For clock accuracy evaluation, we decided to follow the common practice of IGS clock product comparisons, to remove an epoch-wise constellation-mean clock difference and satellite specific clock biases. Here we also show the geographically averaged signal-in-space range error (SISRE) as a more appropriate performance measure than the actual clock difference (ΔClk).

We compared the benchmark NAVCAST clock against two IGS multi-GNSS (CODE, GFZ) clock products. Results show NAVCAST clock estimation accuracy is below 0.2ns RMS for ΔClk and the SISRE:

NAVCAST grows, welcome Biases!

Two new functionalities will be soon included in the NAVCAST core processor: Code and Phase biases. The code biases will allow satellite clock offset information, determined from a specific set of signals and frequencies, to be translated to other set of frequencies tracked by the receiver. The phase bias will fasten the ambiguity fix and users will obtain the ultimate accuracy within the shortest period of time.

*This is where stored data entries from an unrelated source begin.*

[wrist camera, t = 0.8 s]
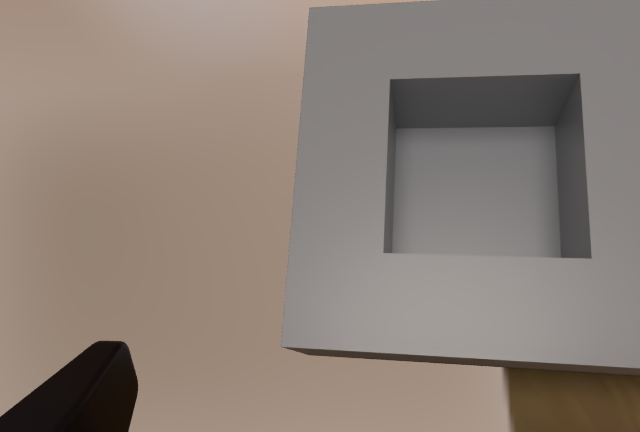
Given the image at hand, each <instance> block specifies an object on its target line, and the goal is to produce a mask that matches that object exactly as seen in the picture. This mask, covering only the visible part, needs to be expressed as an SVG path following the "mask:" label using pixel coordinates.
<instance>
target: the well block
mask: <svg viewBox="0 0 640 432" xmlns="http://www.w3.org/2000/svg"><path fill="white" fill-rule="evenodd" d="M281 337H282V338H281V347H284V348H287V349H290V350H294V351H297V352H301V353H304V354H308V355H317V356H334V357H350V358H365V359H381V360H397V361H413V362H430V363H445V364H461V365H477V366H494V367H509V368H525V369H542V370H558V371H574V372H590V373H606V374H622V375H638V376H640V0H437V1H419V2H403V3H402V2H401V3H383V4H365V5H348V6H330V7H312V8H309V19H308V32H307V42H306V54H305V67H304V78H303V89H302V101H301V113H300V126H299V137H298V148H297V160H296V172H295V183H294V196H293V207H292V219H291V230H290V242H289V255H288V266H287V277H286V290H285V301H284V313H283V325H282V336H281Z"/></svg>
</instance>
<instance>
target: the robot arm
mask: <svg viewBox="0 0 640 432" xmlns="http://www.w3.org/2000/svg"><path fill="white" fill-rule="evenodd" d="M137 393H138V380H137V376H136V372H135V369H134V365H133V362H132V358H131V354H130V351H129V348H128V346H127V344H126V343H124V342H122V341H98V342H96V343H94V344H92V345H91V346H90V347H88V348H87V349H86V350H85V351H83V352H82V353H81V354H80V355H78V356H77V357H76V358H74V359H73V360H72V361H71V362H69V363H68V364H67V365H66V366H64V367H63V368H62V369H60V370H59V371H58V372H57V373H56V374H54V375H53V376H52V377H50V378H49V379H48V380H47V381H45V382H44V383H43V384H42V385H40V386H39V387H38V388H36V389H35V390H34V391H33V392H31V393H30V394H29V395H27V396H26V397H25V398H24V399H22V400H21V401H20V402H19V403H17V404H16V405H15V406H13V407H12V408H11V409H10V410H8V411H7V412H6V413H5V414H3V415H2V416H1V417H0V432H128V430H129V427H130V422H131V419H132V415H133V410H134V406H135V402H136V398H137Z"/></svg>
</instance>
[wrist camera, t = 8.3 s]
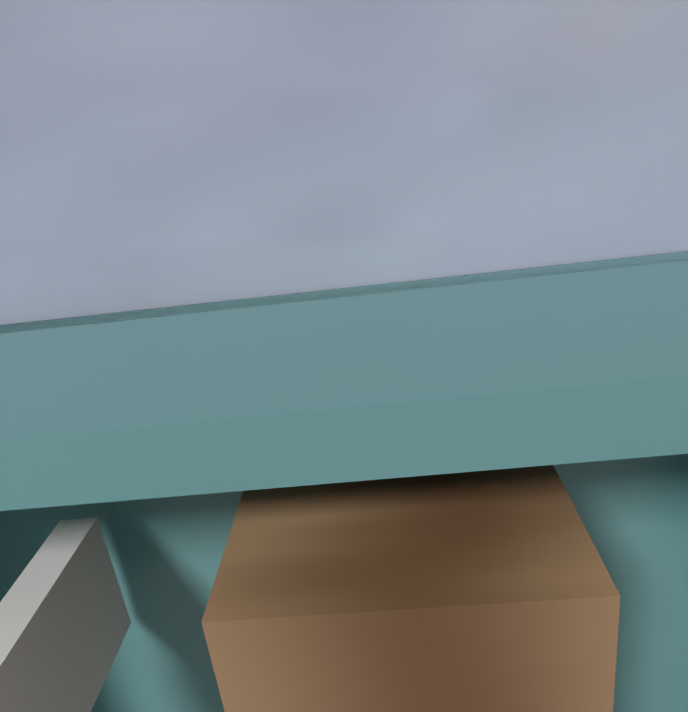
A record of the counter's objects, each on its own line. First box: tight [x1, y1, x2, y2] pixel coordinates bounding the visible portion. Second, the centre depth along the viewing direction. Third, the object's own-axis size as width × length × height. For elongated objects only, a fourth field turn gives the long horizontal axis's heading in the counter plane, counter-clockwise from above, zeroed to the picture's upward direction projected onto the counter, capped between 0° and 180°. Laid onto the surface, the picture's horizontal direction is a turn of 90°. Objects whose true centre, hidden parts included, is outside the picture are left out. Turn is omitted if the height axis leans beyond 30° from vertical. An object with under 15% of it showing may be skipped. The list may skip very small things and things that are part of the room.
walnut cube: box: [201, 465, 620, 712], centre depth 11 cm, size 5×5×5 cm
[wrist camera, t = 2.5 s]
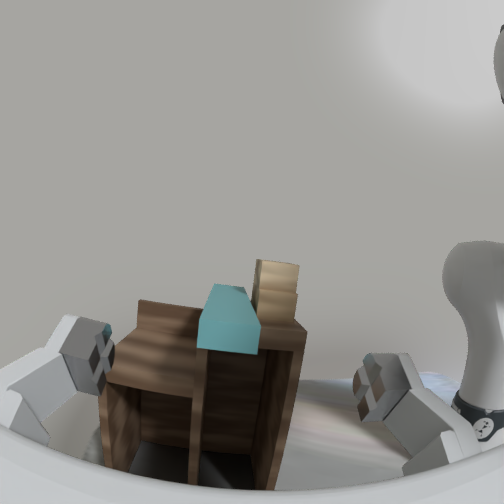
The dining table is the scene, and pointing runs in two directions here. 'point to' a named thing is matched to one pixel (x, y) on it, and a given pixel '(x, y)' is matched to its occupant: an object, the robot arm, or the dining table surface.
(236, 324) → the slat
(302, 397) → the dining table surface
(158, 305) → the rack
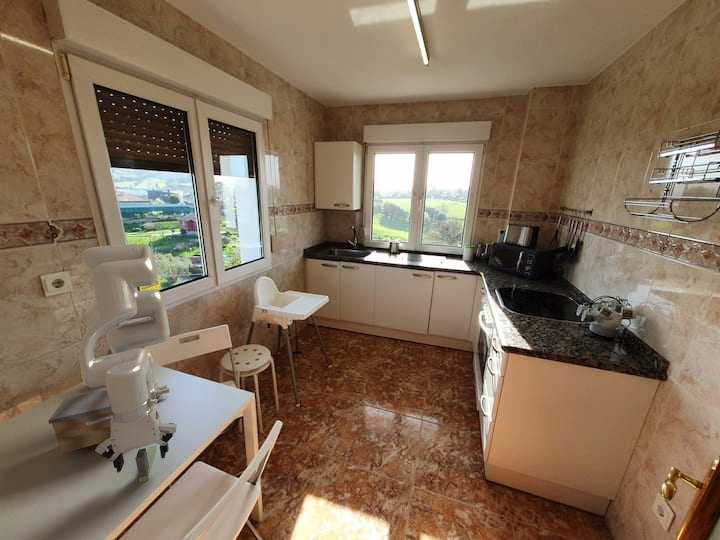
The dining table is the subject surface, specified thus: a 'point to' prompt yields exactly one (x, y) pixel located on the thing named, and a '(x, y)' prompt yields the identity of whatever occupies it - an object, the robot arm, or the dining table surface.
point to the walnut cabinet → (83, 420)
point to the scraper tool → (145, 462)
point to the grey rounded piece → (166, 430)
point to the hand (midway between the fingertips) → (143, 460)
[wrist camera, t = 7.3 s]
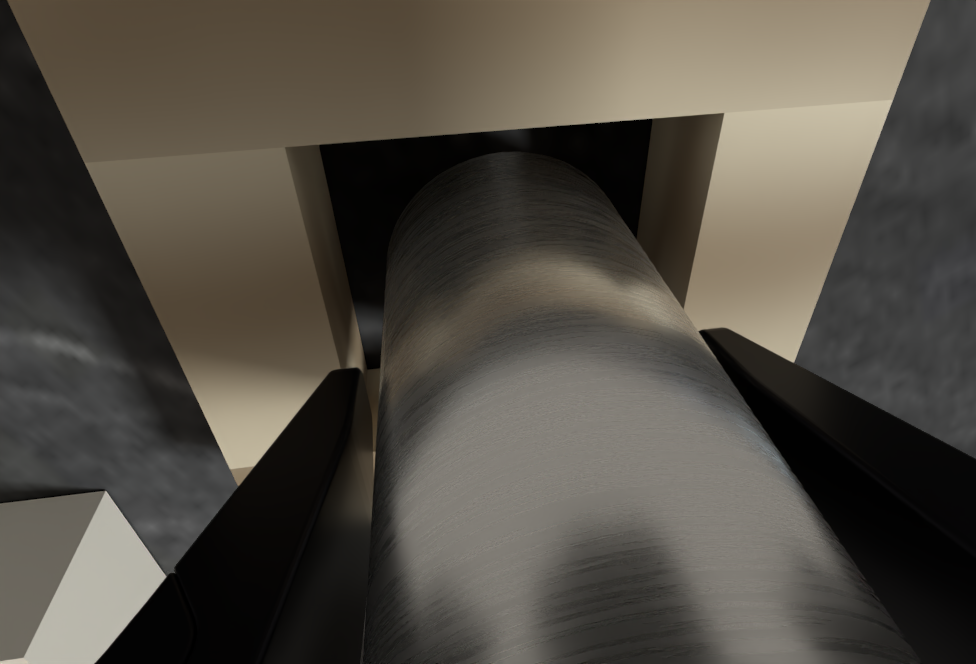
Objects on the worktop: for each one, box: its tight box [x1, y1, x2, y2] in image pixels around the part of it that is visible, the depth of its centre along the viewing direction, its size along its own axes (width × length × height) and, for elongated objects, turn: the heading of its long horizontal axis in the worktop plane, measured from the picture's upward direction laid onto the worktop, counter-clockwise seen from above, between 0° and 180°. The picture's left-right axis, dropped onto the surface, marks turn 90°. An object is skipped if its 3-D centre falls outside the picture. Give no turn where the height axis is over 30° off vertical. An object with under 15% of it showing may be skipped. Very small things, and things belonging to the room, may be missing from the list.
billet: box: [363, 152, 922, 664], centre depth 7 cm, size 4×4×8 cm
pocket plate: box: [7, 0, 930, 486], centre depth 11 cm, size 11×11×2 cm
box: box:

The test performed with the newly available NAVCAST core processors for code biases (DCB) show accuracy (1 sigma) better than 10cm (0.33ns) when compared to IGS reference products (DLRMGX and CASMGX). The comparison between the two references is also in the same range as NAVCAST:

NAVCAST phase bias processor was confronted to similar tests. The ionospheric free linear combinations of the phase biases have been compared with a reference phase bias solution obtained with a larger network since no accepted references are available for phase biases. Results show that the phase biases accuracy (1 sigma) are below 0.5 cm.

Don’t stop the clock!

NAVCAST is fast. The latency on clock estimation is key for a real time service as NAVCAST. We have measured the time RETICLE needs to output a clock estimate depending on the number of stations. Results are below 1 second for a 90 stations network.